Transparency helps, but it’s not enough on its own. What W5 did was unusual, maybe even necessary. But where might it lead? Could AI-generated faces be used to replace sketches and show testimony in court cases of public interest? Missing persons? Whistleblowers? Protesters fearing state violence?
“I don't see an issue with using deepfake technology to mask the identity of someone who's been abused if it means their story is going to be told,” says Emmanuelle Saliba, Chief Investigative Officer at GetReal, a US-based cybersecurity company specializing in the detection and mitigation of malicious generative AI threats.
Instead, she advocates the creation of industry standards when it comes to disclosure and labelling.
"From start to finish, there needs to be a coherent and consistent way of letting the audience know what you've done and why you've done it. If there is not that transparency, that's where you lose trust."
CTV says its decision wasn't "made lightly."
"We chose not to use the digitally altered faces in shorter news pieces that were broadcast on CTV National News over the last two weeks. But we believe it was the right technology outside of the news division."
Other Canadian networks are taking a more cautious approach.
CBC News General Manager & Editor in Chief Brodie Fenlon says, "The question of using generative AI to mask or alter the appearance of confidential sources has come up at CBC News, but we have not allowed it to date."
“We are taking an extremely conservative approach with this technology for fear any misstep or misunderstanding could jeopardize public trust in our journalism.”
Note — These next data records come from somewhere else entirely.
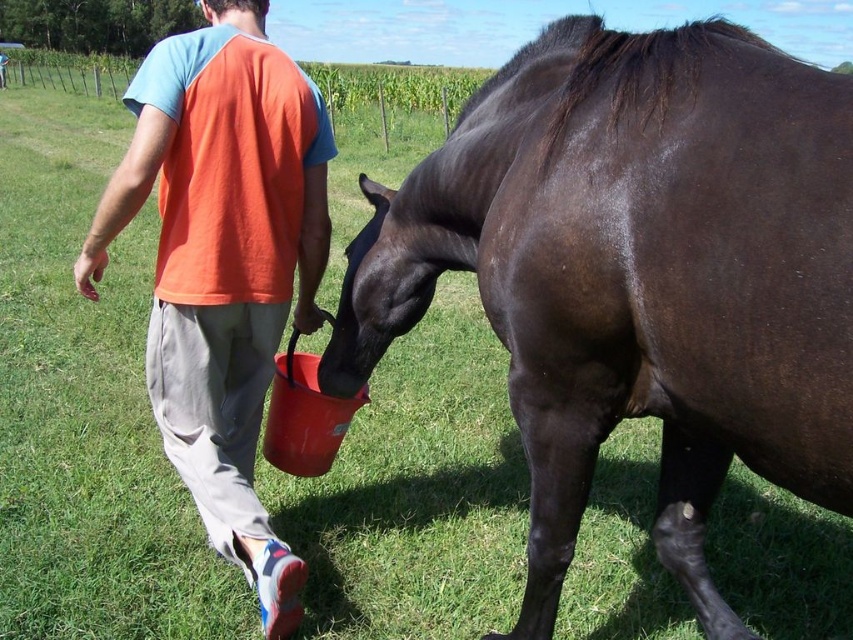
Based on the scene description, where is the shiny dark brown horse at center located in the image?

The shiny dark brown horse at center is located at point 0.430 in the x coordinate and 0.748 in the y coordinate.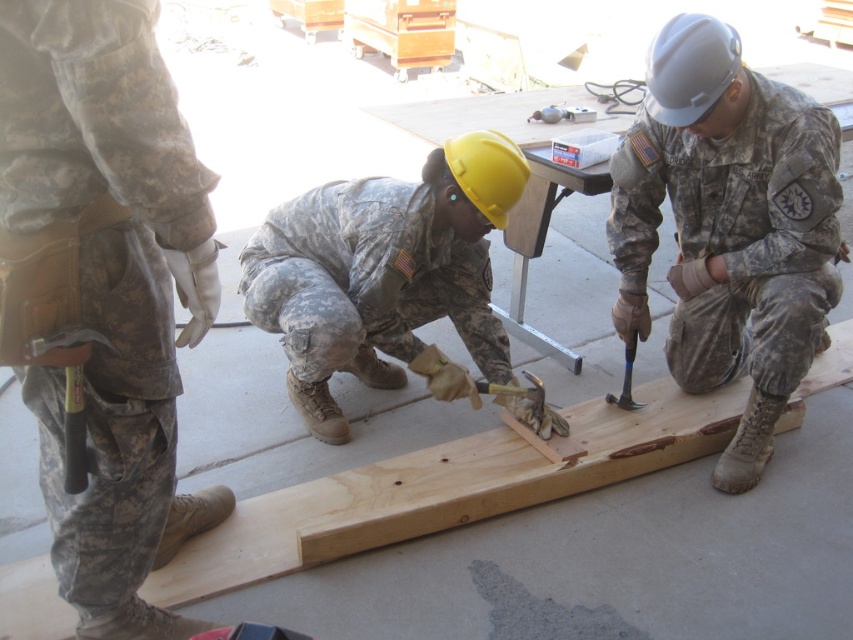
Question: Among these points, which one is farthest from the camera?

Choices:
 (A) (677, 355)
 (B) (361, 307)

Answer: (A)

Question: Considering the real-world distances, which object is farthest from the metallic silver hammer at center?

Choices:
 (A) camouflage fabric pants at center
 (B) matte gray helmet at center
 (C) yellow matte helmet at center

Answer: (A)

Question: Which point is closer to the camera?

Choices:
 (A) matte gray helmet at center
 (B) yellow matte helmet at center
 (C) camouflage fabric pants at center
 (D) metallic silver hammer at center

Answer: (C)

Question: Can you confirm if camouflage fabric pants at center is positioned below metallic silver hammer at center?

Choices:
 (A) no
 (B) yes

Answer: (B)

Question: Is matte gray helmet at center positioned at the back of metallic silver hammer at center?

Choices:
 (A) yes
 (B) no

Answer: (B)

Question: Observing the image, what is the correct spatial positioning of matte gray helmet at center in reference to yellow matte helmet at center?

Choices:
 (A) above
 (B) below

Answer: (A)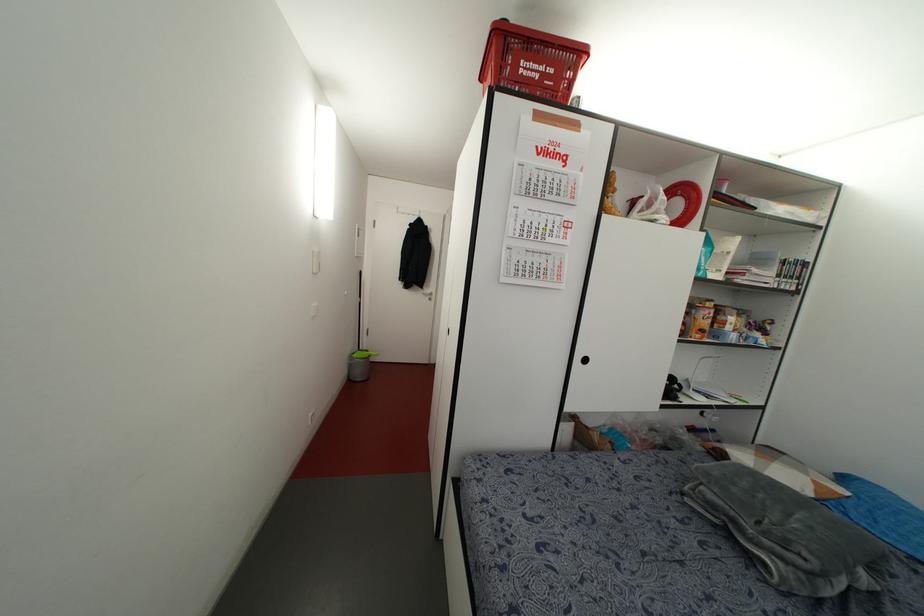
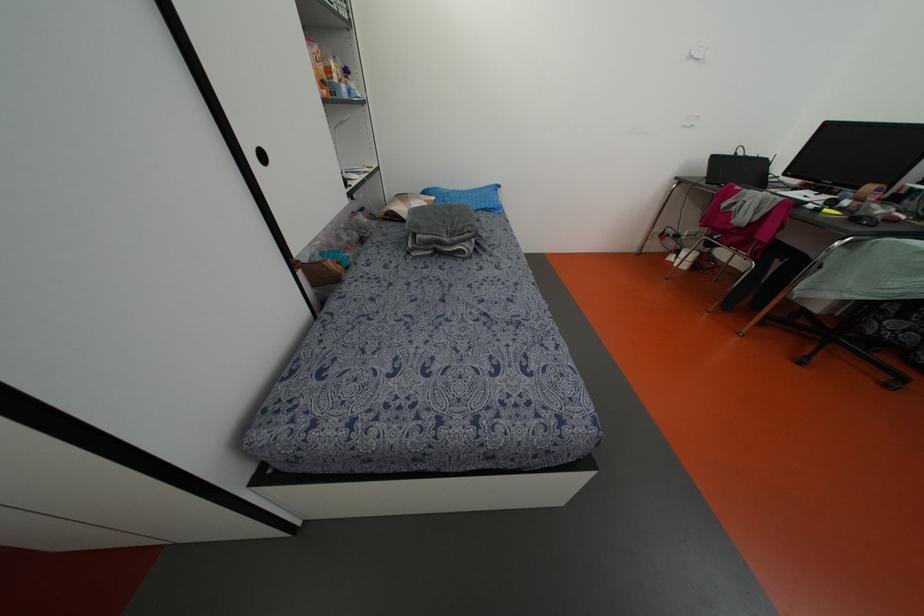
Locate, in the second image, the point that corresponds to pixel 770 451 in the first image.

(402, 197)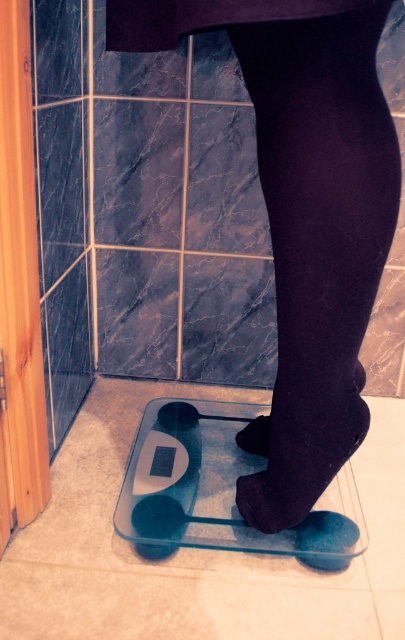
Question: Does black velvet tights at lower center appear on the right side of matte black shoe at center?

Choices:
 (A) no
 (B) yes

Answer: (B)

Question: Which point is closer to the camera?

Choices:
 (A) (326, 433)
 (B) (300, 346)

Answer: (B)

Question: Is matte black boot at center to the right of matte black shoe at center from the viewer's perspective?

Choices:
 (A) yes
 (B) no

Answer: (A)

Question: Is black velvet tights at lower center wider than matte black boot at center?

Choices:
 (A) yes
 (B) no

Answer: (A)

Question: Among these points, which one is nearest to the camera?

Choices:
 (A) (277, 102)
 (B) (260, 451)
 (C) (247, 509)

Answer: (A)

Question: Among these objects, which one is farthest from the camera?

Choices:
 (A) black velvet tights at lower center
 (B) matte black shoe at center
 (C) matte black boot at center

Answer: (B)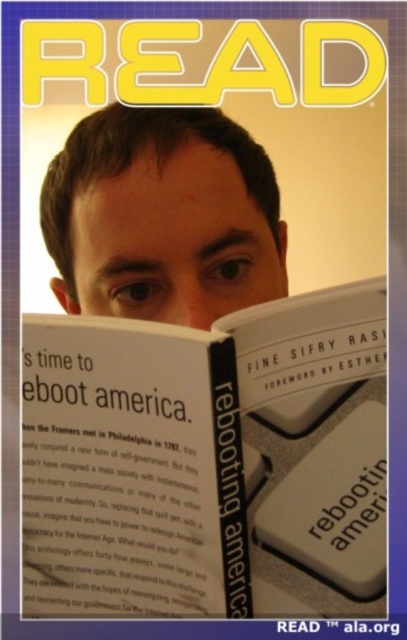
Question: Can you confirm if white paper book at center is smaller than matte skin at center?

Choices:
 (A) yes
 (B) no

Answer: (A)

Question: Observing the image, what is the correct spatial positioning of white paper book at center in reference to matte skin at center?

Choices:
 (A) left
 (B) right

Answer: (B)

Question: Among these objects, which one is farthest from the camera?

Choices:
 (A) white paper book at center
 (B) matte skin at center

Answer: (B)

Question: Is white paper book at center below matte skin at center?

Choices:
 (A) yes
 (B) no

Answer: (A)

Question: Among these points, which one is farthest from the camera?

Choices:
 (A) (140, 317)
 (B) (352, 496)

Answer: (A)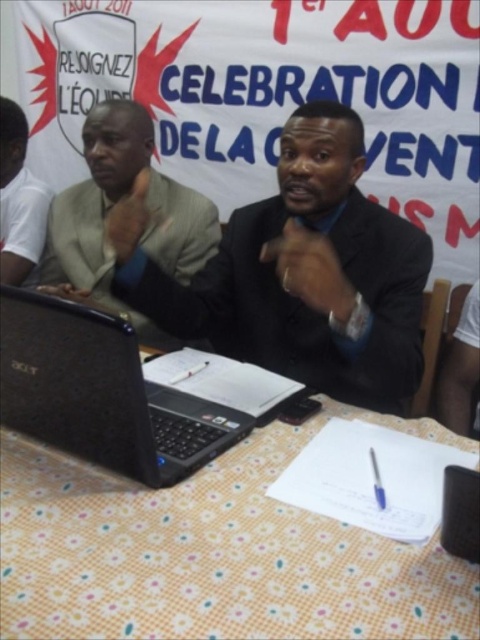
Question: Does light beige suit at center have a lesser width compared to blue glossy pen at center?

Choices:
 (A) no
 (B) yes

Answer: (A)

Question: Is yellow floral tablecloth at lower center above light beige suit at center?

Choices:
 (A) yes
 (B) no

Answer: (B)

Question: Which of the following is the closest to the observer?

Choices:
 (A) black matte laptop at center
 (B) light beige suit at center

Answer: (A)

Question: Can you confirm if black matte laptop at center is positioned to the right of blue glossy pen at center?

Choices:
 (A) yes
 (B) no

Answer: (B)

Question: Which object is farther from the camera taking this photo?

Choices:
 (A) light beige suit at center
 (B) blue glossy pen at center
 (C) black suit at center
 (D) white cotton shirt at left

Answer: (D)

Question: Which point is closer to the camera?

Choices:
 (A) black matte laptop at center
 (B) yellow floral tablecloth at lower center

Answer: (B)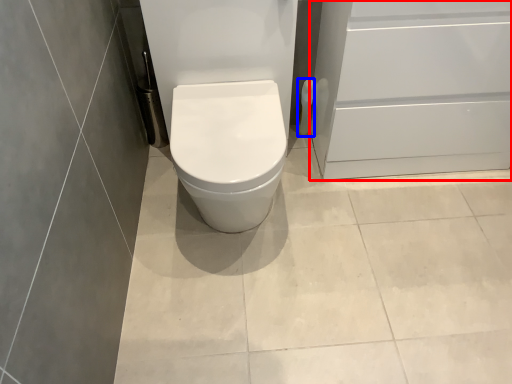
Question: Which point is closer to the camera, screen door (highlighted by a red box) or toilet paper (highlighted by a blue box)?

Choices:
 (A) screen door
 (B) toilet paper

Answer: (A)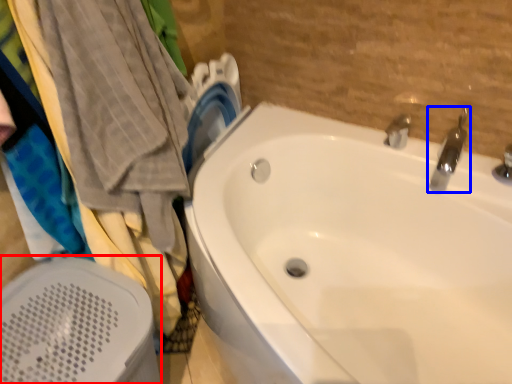
Question: Which object appears closest to the camera in this image, bath heater (highlighted by a red box) or tap (highlighted by a blue box)?

Choices:
 (A) bath heater
 (B) tap

Answer: (A)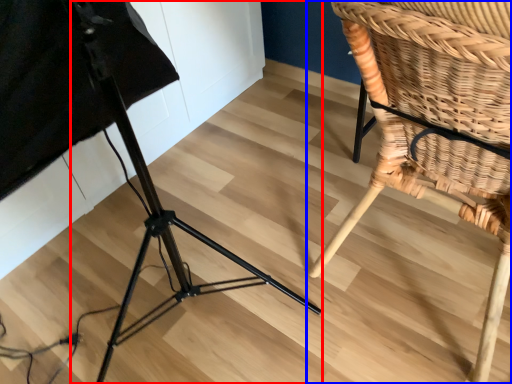
Question: Which object is closer to the camera taking this photo, tripod (highlighted by a red box) or chair (highlighted by a blue box)?

Choices:
 (A) tripod
 (B) chair

Answer: (A)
I’ve worked in newsrooms for most of my career. I know how hard it is to balance ethics with impact. To protect sources while doing justice to their stories. I can’t say definitively whether CTV made the right call, but I do know they were transparent. They made their methods clear to viewers. That’s a start.
What we need now is more than transparency. Perhaps we need shared editorial standards and open conversations in our industry about whether AI tools can serve journalism rather than undermine it. We need to recognize that sometimes, technology isn’t just a threat, it’s a test of who we are and what we stand for. What do you think?